EXERCISE PROMPT:
Copy every line from the one containing "2025-06-25: 53.4 -> 52.6" through the last line of the records below, both included, and nothing else.

*** INPUT DATA

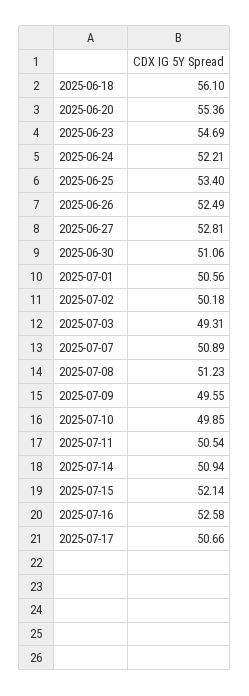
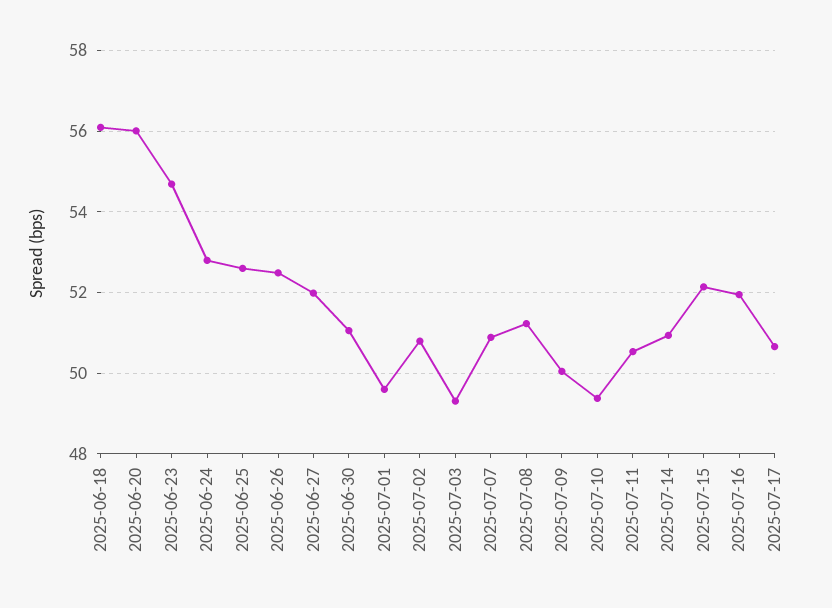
2025-06-20: 55.36 -> 56
2025-06-24: 52.21 -> 52.8
2025-06-25: 53.4 -> 52.6
2025-06-27: 52.81 -> 52
2025-07-01: 50.56 -> 49.6
2025-07-02: 50.18 -> 50.8
2025-07-09: 49.55 -> 50
2025-07-10: 49.85 -> 49.4
2025-07-16: 52.58 -> 52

******

RESULT BELOW:
2025-06-25: 53.4 -> 52.6
2025-06-27: 52.81 -> 52
2025-07-01: 50.56 -> 49.6
2025-07-02: 50.18 -> 50.8
2025-07-09: 49.55 -> 50
2025-07-10: 49.85 -> 49.4
2025-07-16: 52.58 -> 52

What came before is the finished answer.